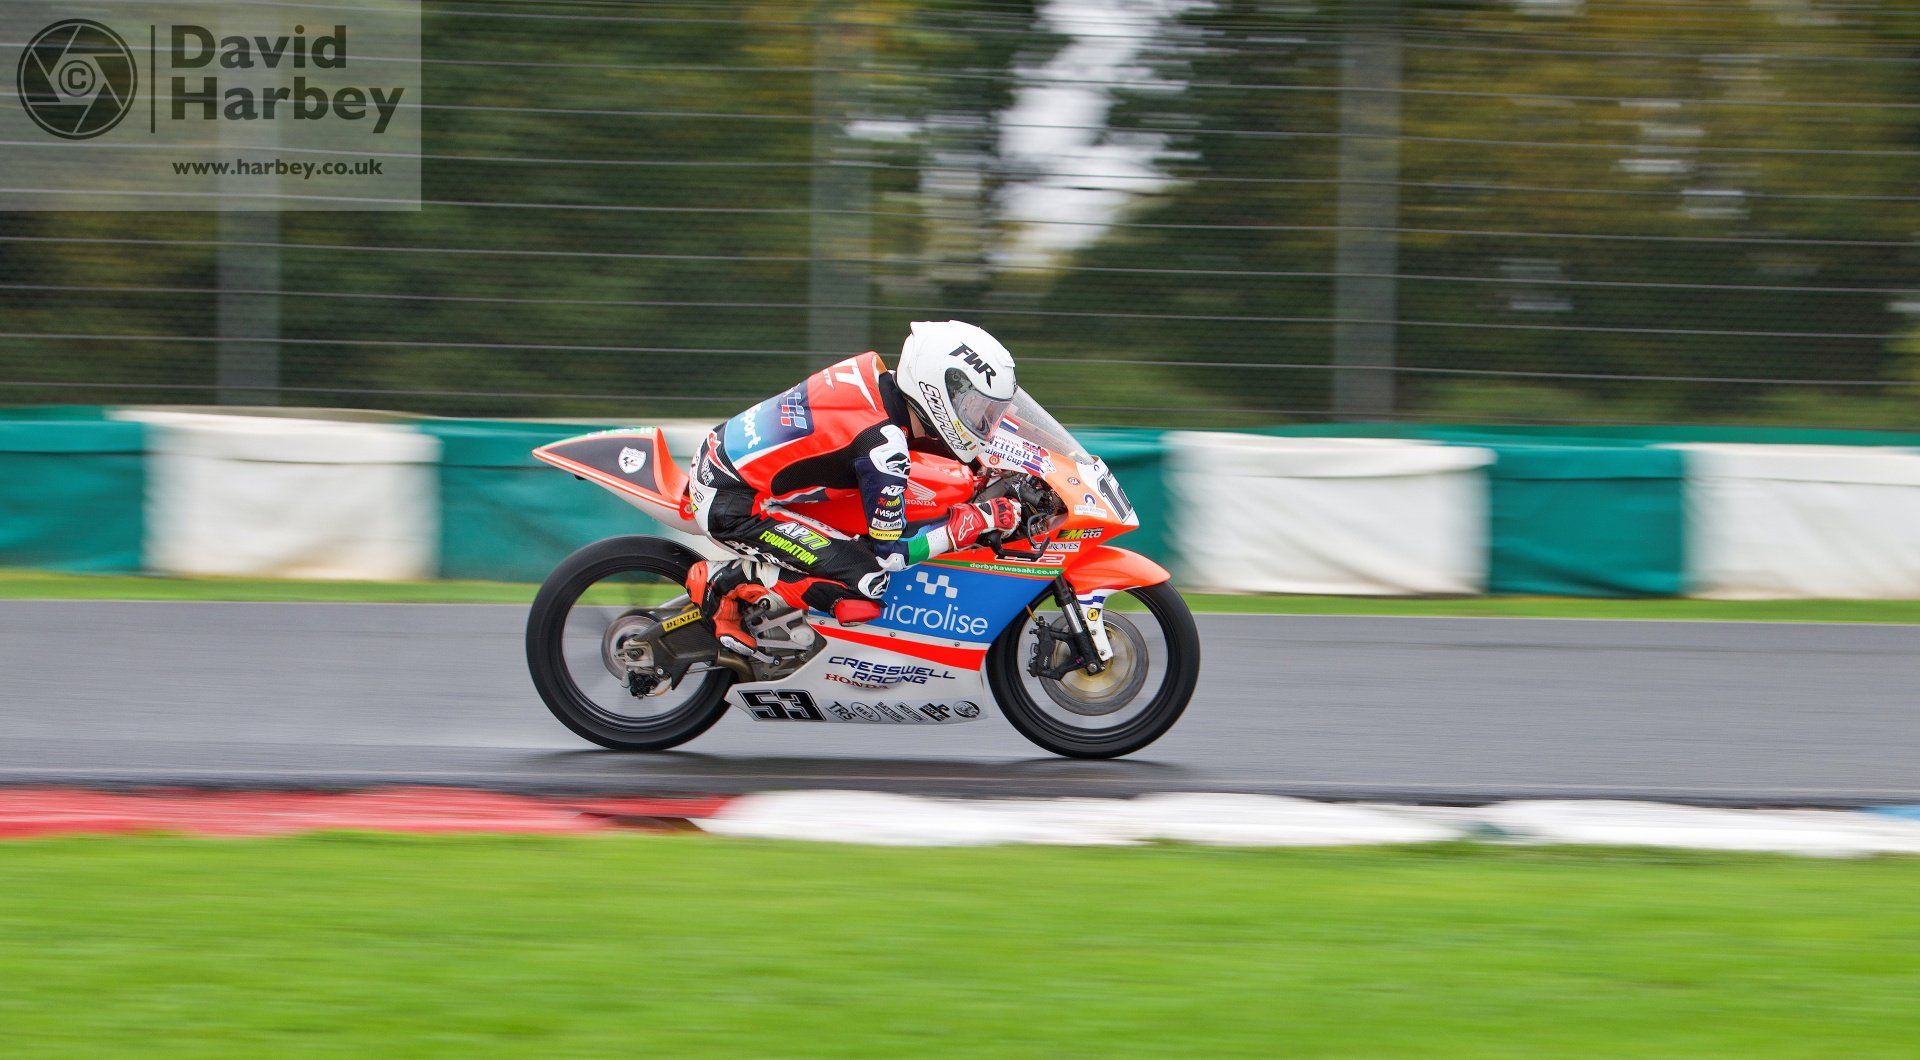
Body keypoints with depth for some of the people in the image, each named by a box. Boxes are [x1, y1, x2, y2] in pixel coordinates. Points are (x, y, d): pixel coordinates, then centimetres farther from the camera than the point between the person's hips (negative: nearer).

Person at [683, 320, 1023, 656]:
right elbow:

## Problem to solve
The answer should hold every line of the listing, copied exactly, with no pictures.

## Written solution
Body keypoints with depth for some of the people in the image, each named by a box. Boxes are [x1, y1, x2, y2] in pixel coordinates. Points are (x, y, d): pixel coordinates, then centimetres farther from the camera than the point between the person's hips (negative: nearer).

Person at [683, 320, 1023, 656]:
right elbow:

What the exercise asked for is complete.